[START TEXT PASSAGE]
DETAILED DESCRIPTION OF THE INVENTION
[0029] The invention will now be described, by way of examples
only, with reference to the accompanying drawings.
[0030] The prior art single component mechanical seal partially
shown in FIGS. 1 and 2 includes a rotary holder 1, a drive plate 2
and rubber bellows 4. The rotation of the drive shaft 5 is
transmitted to seal face 6 through rubber bellows 4, drive plate 2
and rotary holder 1. Rotary holder 1 includes circumferentially
spaced apart slots 7 within which upstanding lugs 8 of rotary
holder locate.
[0031] In order to keep rotary holder 1 and drive plate 2 from
disconnecting, the entrance corners of slots 7 are staked, as
indicated at 3. The staking operation is typically conducted using
a hammer and a sharp implements such as a chisel. This staking
operation is a manual process and, as a result, the results are
somewhat variable, the variation ranging from a particularly
deep-staked impression to no staking at all due to a manual
error.
[END TEXT PASSAGE]
[START DATA SECTION]
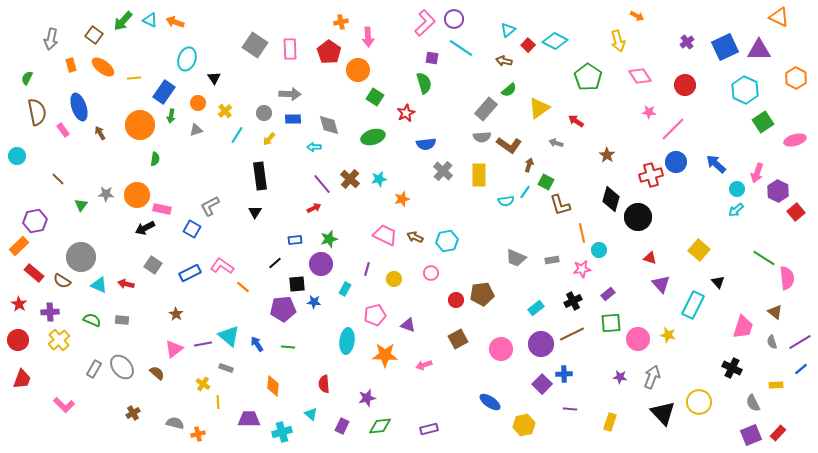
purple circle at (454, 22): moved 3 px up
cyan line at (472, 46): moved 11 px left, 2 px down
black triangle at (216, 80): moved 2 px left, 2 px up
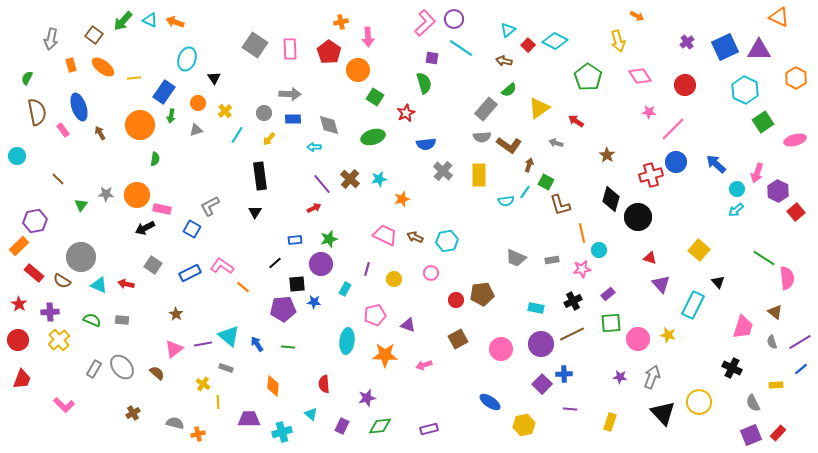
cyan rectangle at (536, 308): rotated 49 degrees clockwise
[END DATA SECTION]
● REQUIREMENT 1:
Return the part of the mechanical seal description above from "[0030] The prior" to "holder locate.", word for word.
● REQUIREMENT 2:
Resume the mechanical seal description above, picking up right after its final sentence.

● EXERCISE RESPONSE 1:
[0030] The prior art single component mechanical seal partially
shown in FIGS. 1 and 2 includes a rotary holder 1, a drive plate 2
and rubber bellows 4. The rotation of the drive shaft 5 is
transmitted to seal face 6 through rubber bellows 4, drive plate 2
and rotary holder 1. Rotary holder 1 includes circumferentially
spaced apart slots 7 within which upstanding lugs 8 of rotary
holder locate.

● EXERCISE RESPONSE 2:
[0032] The staking operation creates a sharp raised surface in
rotary holder 1. This surface can damage other components such as
the rubber bellows 4. Furthermore, the sharp surface can result in
injury to personnel.
[0033] Referring to FIG. 3 of the accompanying drawing, a rotary
mechanical seal 9 of the invention includes a rotary and axially
floating seal face 11 which is biased by spring 28 towards a static
stationary seal face 12. The rotary seal face 11 is allowed to
slide on the static seal face 12 and the interface between the
rotary seal face 11 and stationary seal face 12 forms sealing area
13. This seal area 13 is the primary seal that prevents the process
medium 14 from escaping from the process chamber 15.
[0034] In addition to the sliding seal face, the process medium 14
is sealed by a rotary elastomeric member 16 in contact with the
shaft 17 and rotary seal face 11. This is the first secondary
sealing area. The second secondary sealing area is formed between
the stationary seal face 12 and the stationary gland plate assembly
21 by means of elastomeric member 22. The third secondary sealing
area is formed between the gland plate assembly 21 and the process
chamber 15 by means of gasket 25.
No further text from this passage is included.